In the ‘seventies, when I was a welder, I didn’t see much overt racism, though no doubt there was much that I didn’t see.  Of course there had been a great deal in the recent past, and various forms of discrimination continued.  People were sensitive.  Even so, blacks and whites worked together and had beers together.  A few white guys kind of admired George Wallace, but what they liked about him wasn’t his old segregationist attitudes (which by then he was only a few years from repenting).  Rather they laughed because he wanted to “throw the briefcases of the pointy headed intellectuals into the Potomac,” an attitude for which the black guys I knew had a good deal of sympathy.  Whites and blacks where I worked talked about these things freely, with humor and without rancor.  Perhaps, privately, some fellows might not have cared much for blacks, or cared much for whites, but most of them tried to be fair.  They might not have wanted their sons to date each others’ daughters, and the reluctance was probably mutual.  But at least on the surface, they treated each other pretty much the same.

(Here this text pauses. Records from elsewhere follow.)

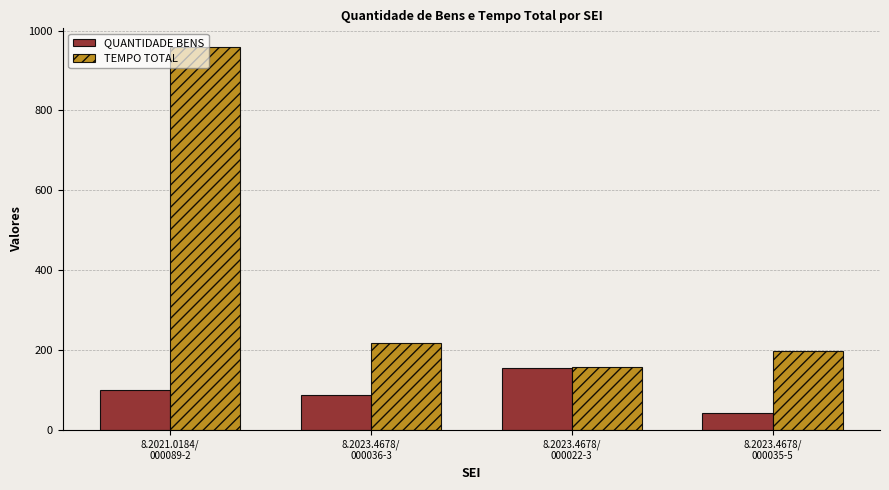

At 8.2023.4678/
000035-5, list the series in order from largest to smallest.

TEMPO TOTAL, QUANTIDADE BENS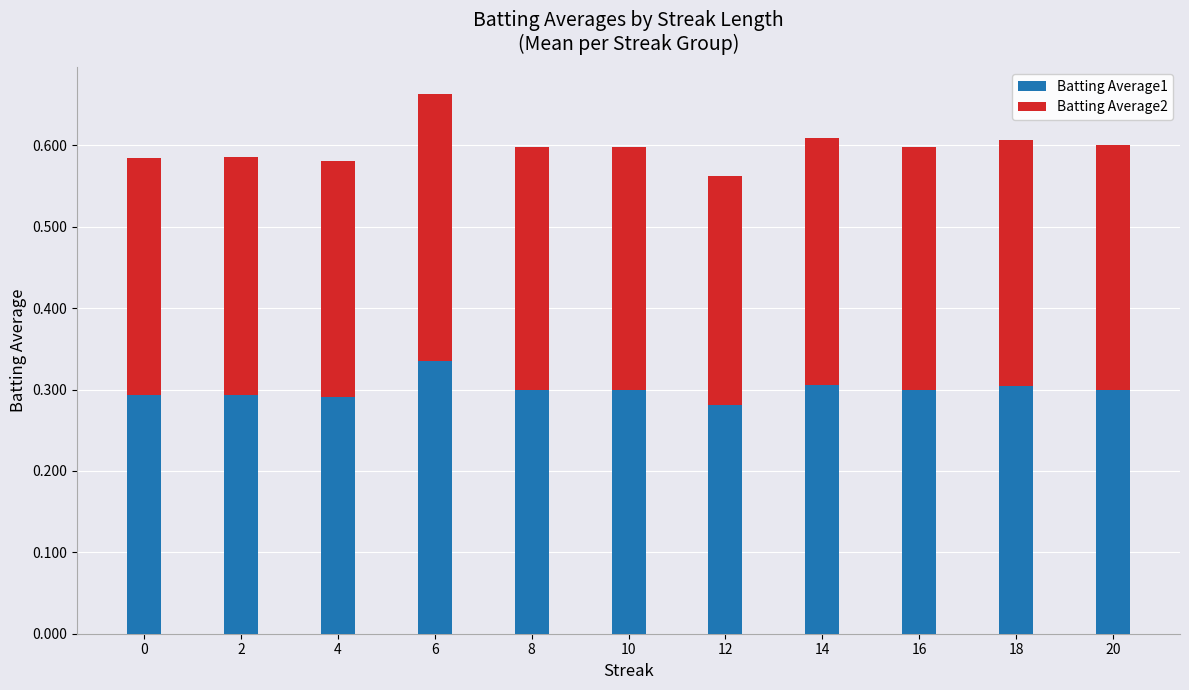

True or false: Batting Average1 has a value of 0.5 at 18.

False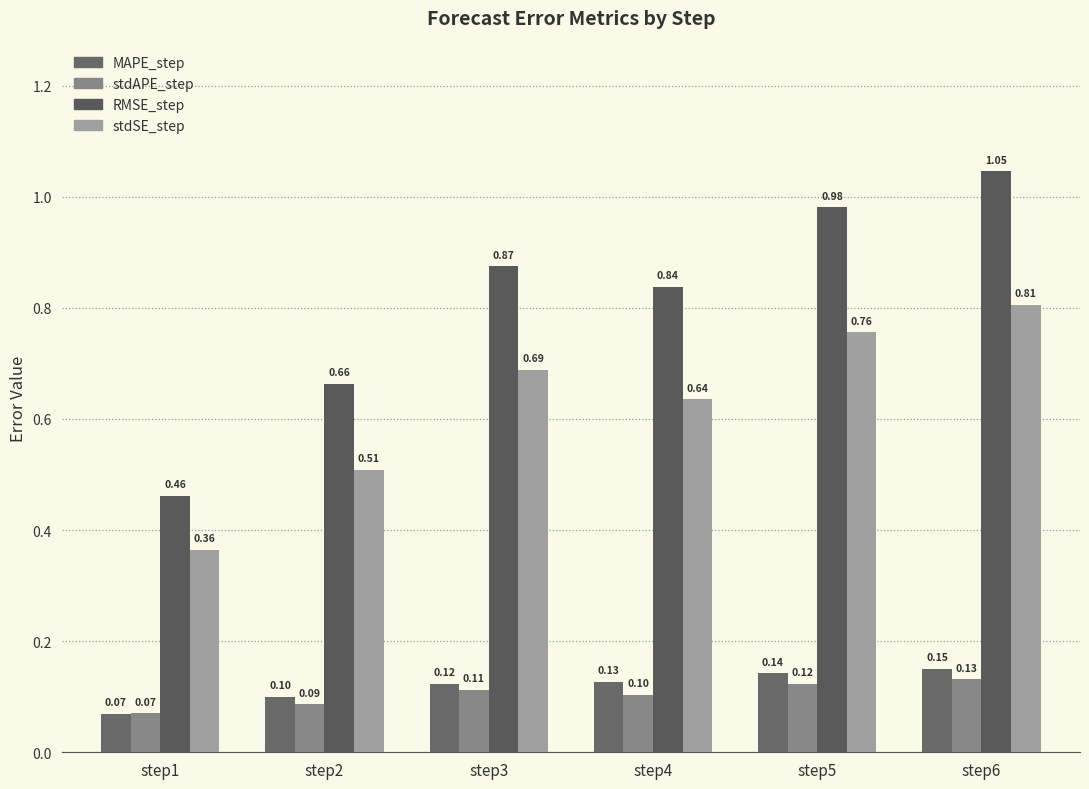

How many groups of bars are there?

6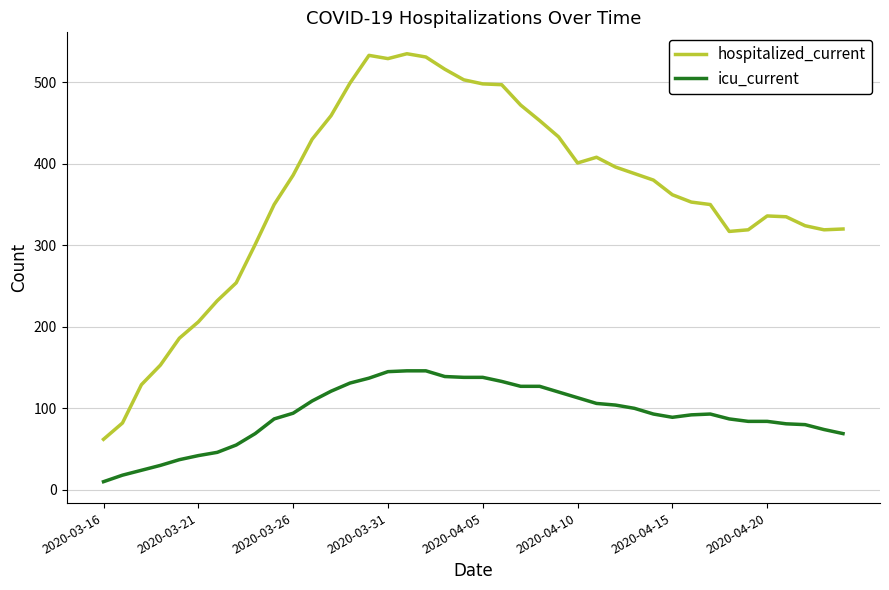

Which series has the largest total across all categories?

hospitalized_current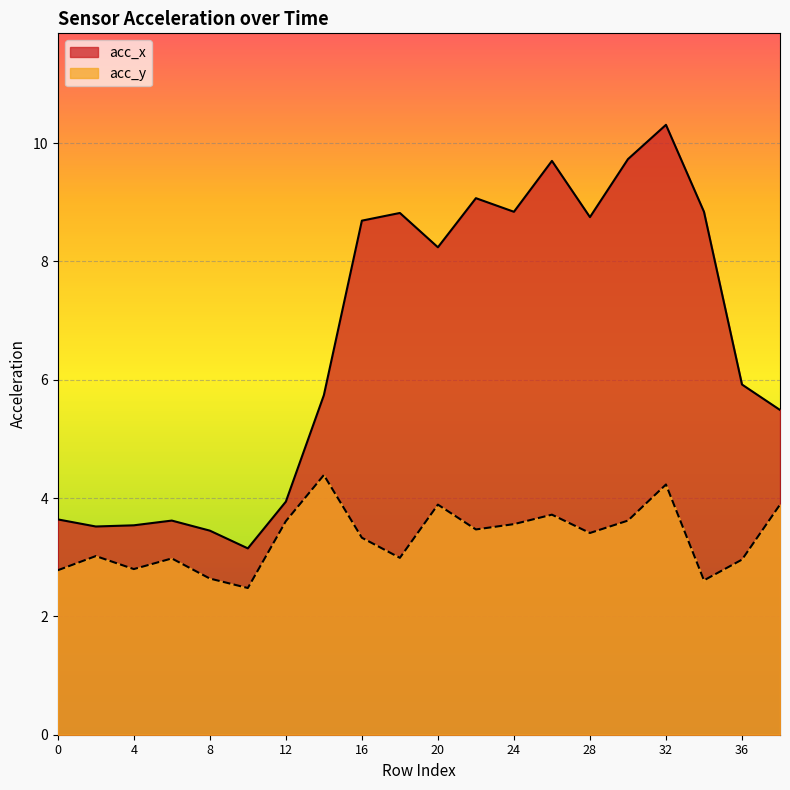

True or false: acc_x has a value of 3.5 at 8.

True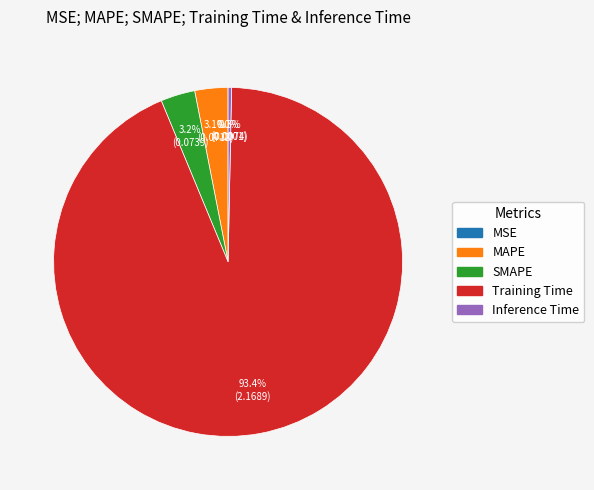

Which category has the biggest portion of the pie?

Training Time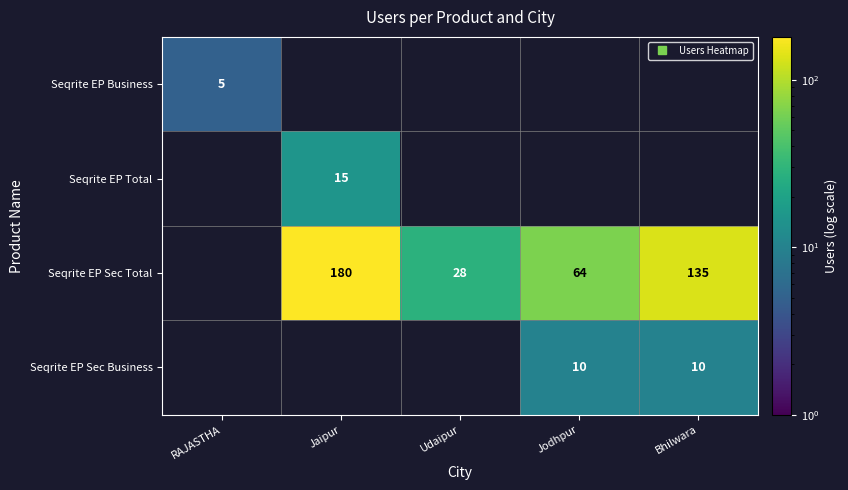

How many data points does each series have?

5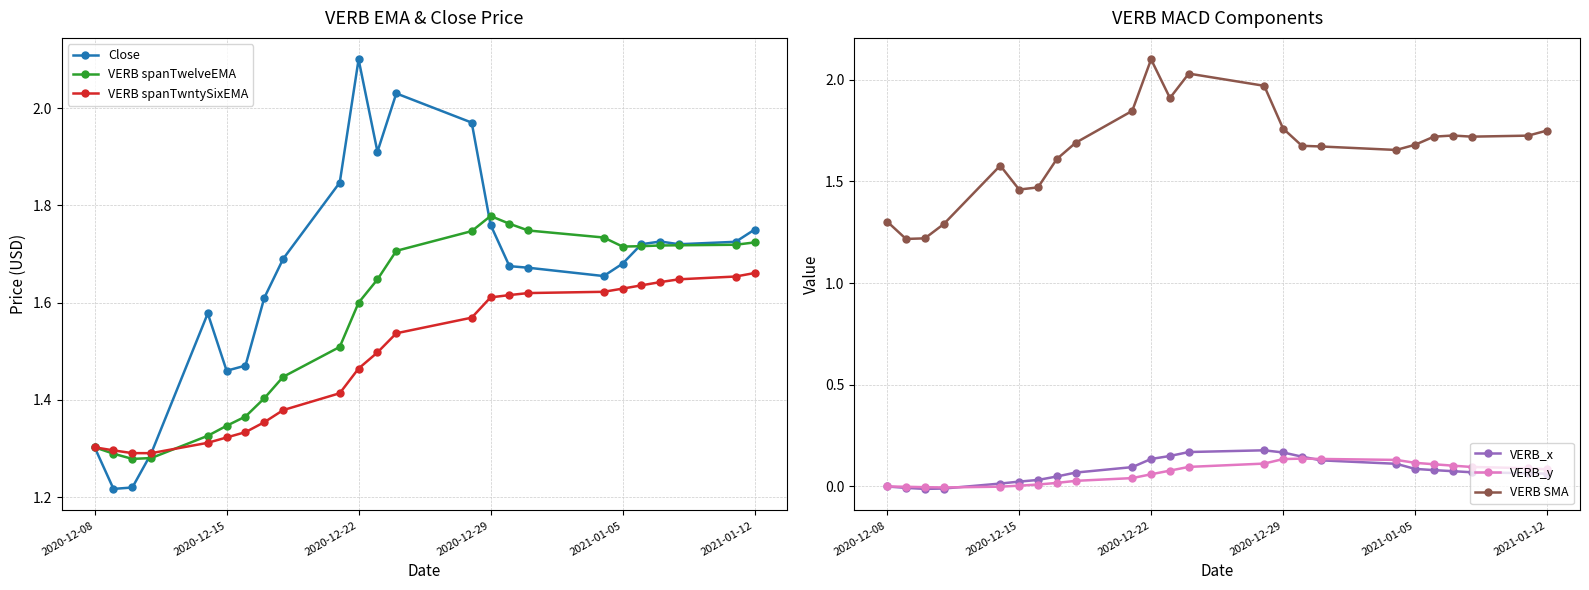

What are all the series names shown in the legend?

Close, VERB spanTwelveEMA, VERB spanTwntySixEMA, VERB_x, VERB_y, VERB SMA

Today, a half century later, my left wing academic colleagues are certain that working class people are racists, but would be shocked to be viewed as racists themselves.  They are equally sure that the University is “systemically” racist, even though of course they, who run the system, couldn’t possibly be.  By the way, they consider it racist to believe that persons of color are sufficiently talented and disciplined to succeed in school without special preferences.  Very strange.